Last week, a Turkish newspaper, Zaman, published a statement from Gulen denying any involvement in blocking the book's publication.

"Many books against me personally have been published," Gulen told the paper, which the U.S. government links to the Gulen movement, according to the documents. "But I have never been engaged in efforts to prevent the publication of a book."

Other U.S. documents released by WikiLeaks detail diplomats' efforts to follow the Gulen movement in Turkey and their growing unease as they observed an increase in its followers heading to the United States to teach.

A report sent from the embassy in Ankara in August 2005 - before Gulen was granted a green card - said Gulenists were worried about negative attitudes toward Gulen in the United States. They traced those attitudes in part to a 2004 FBI report that Gulen's attorneys had obtained through a freedom-of-information request.

The embassy report questioned Gulen's ultimate aims and said the embassy had evidence the movement pressured Turkish businessmen to give money to Gulenist schools and activities.

"We have multiple reliable reports that the Gulenists use their school network (including dozens of schools in the U.S.) to cherry-pick students they think are susceptible to being molded as proselytizers and we have steadily heard reports about how the schools indoctrinate boarding students," the report said.

Many Gulen-sponsored high schools in Turkey are boarding schools. Scholars who have studied the Gulen movement in Turkey have found that many of those students wind up teaching in U.S. charter schools after earning degrees from Turkish universities with Gulen's support.

One of the most detailed reports in the WikiLeaks cache is titled "Fethullah Gulen: Why Are His Followers Traveling?"

Written from Istanbul in 2006, it describes Gulen as "at the apex of a growing global network of organizations that profess a peace-loving, ecumenical vision of Islam."

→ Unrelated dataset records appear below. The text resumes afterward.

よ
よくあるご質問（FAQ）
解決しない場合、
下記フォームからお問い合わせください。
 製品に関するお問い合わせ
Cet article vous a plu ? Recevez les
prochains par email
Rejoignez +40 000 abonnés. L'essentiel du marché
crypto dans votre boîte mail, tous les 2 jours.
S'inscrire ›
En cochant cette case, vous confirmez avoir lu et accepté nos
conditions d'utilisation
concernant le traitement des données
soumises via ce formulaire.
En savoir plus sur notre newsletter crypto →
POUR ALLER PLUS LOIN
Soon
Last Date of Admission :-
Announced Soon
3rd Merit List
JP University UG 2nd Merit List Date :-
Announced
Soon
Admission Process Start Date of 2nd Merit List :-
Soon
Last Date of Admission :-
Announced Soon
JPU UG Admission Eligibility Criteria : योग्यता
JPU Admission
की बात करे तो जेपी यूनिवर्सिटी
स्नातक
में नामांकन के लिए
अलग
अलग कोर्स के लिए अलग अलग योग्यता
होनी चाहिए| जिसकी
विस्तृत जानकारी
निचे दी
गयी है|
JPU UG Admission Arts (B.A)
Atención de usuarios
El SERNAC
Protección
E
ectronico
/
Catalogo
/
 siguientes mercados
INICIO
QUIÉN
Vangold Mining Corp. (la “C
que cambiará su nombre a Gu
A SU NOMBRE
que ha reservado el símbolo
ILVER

The writer continued: "Gulen's activities first piqued consular officers' interest several years ago when applicants began to appear seeking to visit a number of charter schools in the U.S. with which consular officers were unfamiliar."

After interviewing "thousands" of Turks seeking permission to travel to the United States, the consular office in Istanbul compiled "a substantial list of organizations that seem in some way affiliated with Gulen." The roster included the Zaman newspaper in Turkey and 30 charter schools the consular office had identified as of May 2006.

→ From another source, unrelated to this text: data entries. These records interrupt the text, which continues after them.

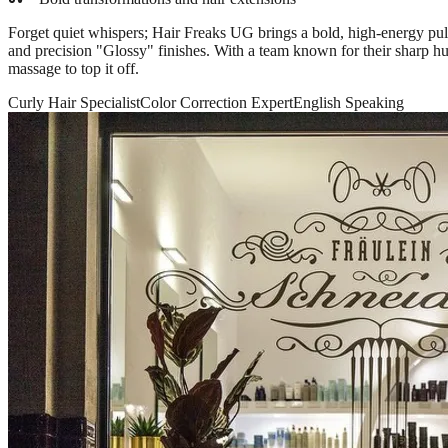
Forget quiet whispers; Hair Freaks UG brings a bold, high-energy pul
and precision "Glossy" finishes. With a team known for their sharp hu
massage to top it off.
Curly Hair Specialist
Color Correction Expert
English Speaking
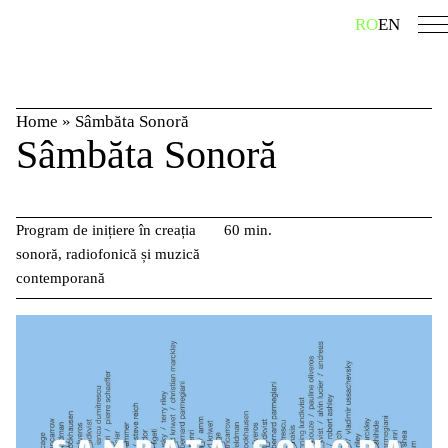
Skip
caută
RO
EN
to
content
Home
»
Sâmbăta Sonoră
Sâmbăta Sonoră
Program de inițiere în creația
60 min.
sonoră, radiofonică și muzică
contemporană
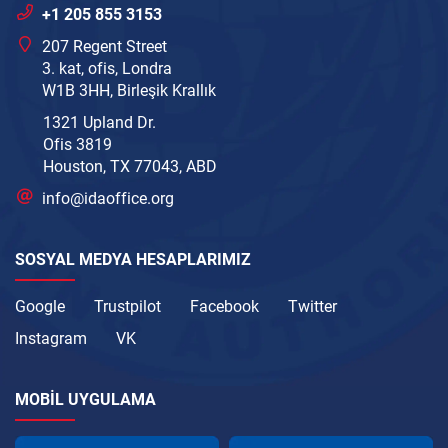
+1 205 855 3153
207 Regent Street
3. kat, ofis, Londra
W1B 3HH, Birleşik Krallık
1321 Upland Dr.
Ofis 3819
Houston, TX 77043, ABD
info@idaoffice.org
SOSYAL MEDYA HESAPLARIMIZ
Google
Trustpilot
Facebook
Twitter
Instagram
VK
MOBIL UYGULAMA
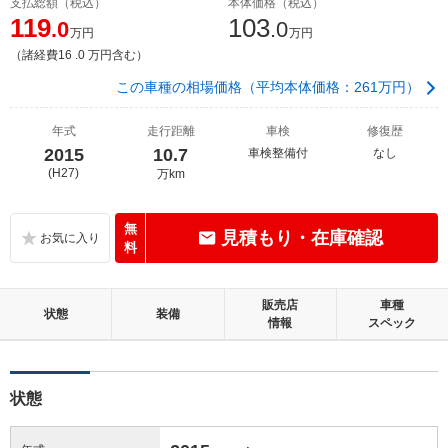
支払総額（税込）
本体価格（税込）
119
103
.0
.0
万円
万円
（諸経費16 .0 万円含む）
この車種の相場価格（平均本体価格：261万円）
年式
走行距離
車検
修復歴
2015
10.7
車検整備付
なし
(H27)
万km
無
見積もり・在庫確認
料
販売店
車種
状態
装備
情報
スペック
状態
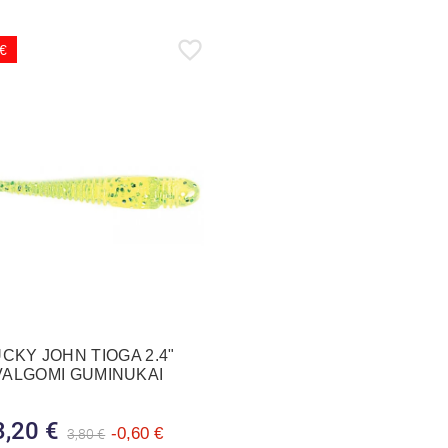
 €
CKY JOHN TIOGA 2.4"
VALGOMI GUMINUKAI
3,20 €
Bazinė kaina
Kaina
-0,60 €
3,80 €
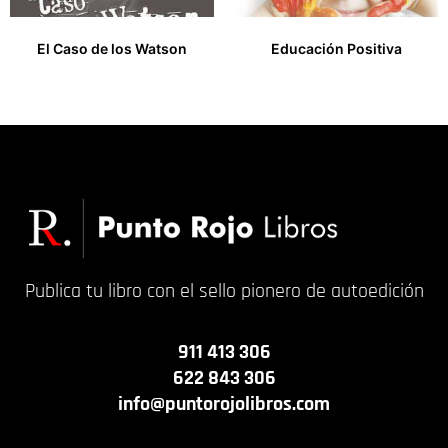
El Caso de los Watson
Educación Positiva
9,00
€
15,00
€
Publica tu libro con el sello pionero de autoedición
911 413 306
622 843 306
info@puntorojolibros.com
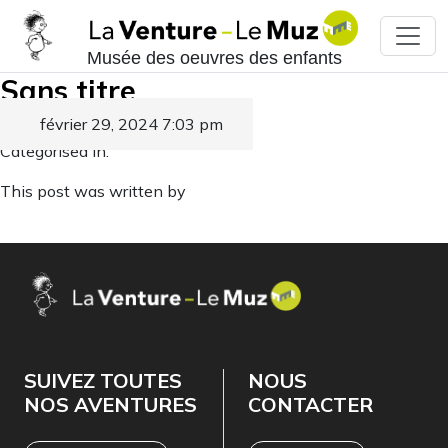
Musée des oeuvres des enfants
Sans titre
février 29, 2024 7:03 pm
Published by
Categorised in:
This post was written by
SUIVEZ TOUTES
NOUS
NOS AVENTURES
CONTACTER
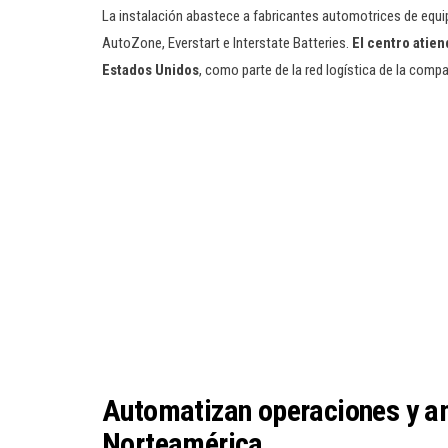
La instalación abastece a fabricantes automotrices de equip
AutoZone, Everstart e Interstate Batteries.
El centro atie
Estados Unidos
, como parte de la red logística de la compa
Automatizan operaciones y am
Norteamérica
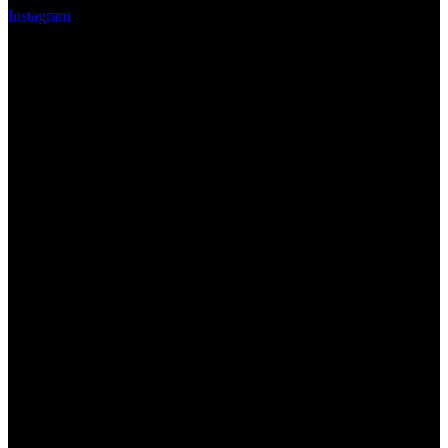
Instagram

The report said that after U.S. authorities in Istanbul and Ankara denied many of the applicants permission to enter the United States on other types of visas, many returned in 2004 seeking H1-B visas "sponsored by Gulen-affiliated science academies."A disaffected former Turkish teacher who had worked at one of Gulen's charter schools told federal authorities that the movement had divided the United States into five regions. A general manager in each coordinates the activities of the schools and related foundations and cultural centers.

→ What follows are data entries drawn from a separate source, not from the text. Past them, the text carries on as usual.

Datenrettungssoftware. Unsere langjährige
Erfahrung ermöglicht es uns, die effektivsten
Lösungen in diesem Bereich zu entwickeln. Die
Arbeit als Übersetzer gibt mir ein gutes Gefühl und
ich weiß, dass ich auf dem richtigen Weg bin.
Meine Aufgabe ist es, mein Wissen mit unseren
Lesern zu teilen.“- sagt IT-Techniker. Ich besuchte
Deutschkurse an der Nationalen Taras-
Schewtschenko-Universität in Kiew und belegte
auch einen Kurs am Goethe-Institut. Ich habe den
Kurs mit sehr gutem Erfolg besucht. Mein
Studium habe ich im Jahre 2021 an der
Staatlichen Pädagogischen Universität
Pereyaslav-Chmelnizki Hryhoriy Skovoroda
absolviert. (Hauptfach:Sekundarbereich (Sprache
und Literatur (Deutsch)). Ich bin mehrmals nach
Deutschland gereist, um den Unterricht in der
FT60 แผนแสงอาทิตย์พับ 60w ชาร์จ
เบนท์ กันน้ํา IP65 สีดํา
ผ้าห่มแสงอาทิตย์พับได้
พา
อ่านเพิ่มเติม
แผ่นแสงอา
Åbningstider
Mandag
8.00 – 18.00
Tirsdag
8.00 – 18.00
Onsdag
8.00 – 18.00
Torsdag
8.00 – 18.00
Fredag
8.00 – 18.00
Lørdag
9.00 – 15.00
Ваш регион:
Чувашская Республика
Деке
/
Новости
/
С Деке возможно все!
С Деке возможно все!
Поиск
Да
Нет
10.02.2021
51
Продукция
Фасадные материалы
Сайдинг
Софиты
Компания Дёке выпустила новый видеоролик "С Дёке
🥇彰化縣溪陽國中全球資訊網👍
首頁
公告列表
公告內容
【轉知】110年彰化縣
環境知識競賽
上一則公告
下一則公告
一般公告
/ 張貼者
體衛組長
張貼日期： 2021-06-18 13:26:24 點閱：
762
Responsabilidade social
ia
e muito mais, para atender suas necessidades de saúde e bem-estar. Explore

The former teacher also provided a document called a tuzuk, which resembles a contract and prescribes how much money teachers employed on H1-B visas are supposed to return to Hizmet.

Officials at some of the charter schools in the United States, including Young Scholars Charter in State College, have told parents and American teachers that they need to hire Turks for their schools because they cannot find qualified Americans.

But parents and American teachers complain that the Turks employed on H1-B visas - often as math and science teachers - have limited English skills and are paid more than their American counterparts who are certified.
Some have described how uncertified Turkish teachers are moved from one charter school to another when their "emergency" teaching credentials expire. Others recount a pattern of sudden turnovers of Turkish business managers, administrators, and board members.

The H1-B visas, which typically are granted for three years, allow foreign professionals to take jobs in the United States. Employers file applications seeking foreign workers. The program is largely used by companies seeking workers for high-skilled positions in science, math, and technology.

The U.S. government caps the number of H1-B visas approved each year. Citizenship and Immigration Services began accepting applications for fiscal 2012 on Friday.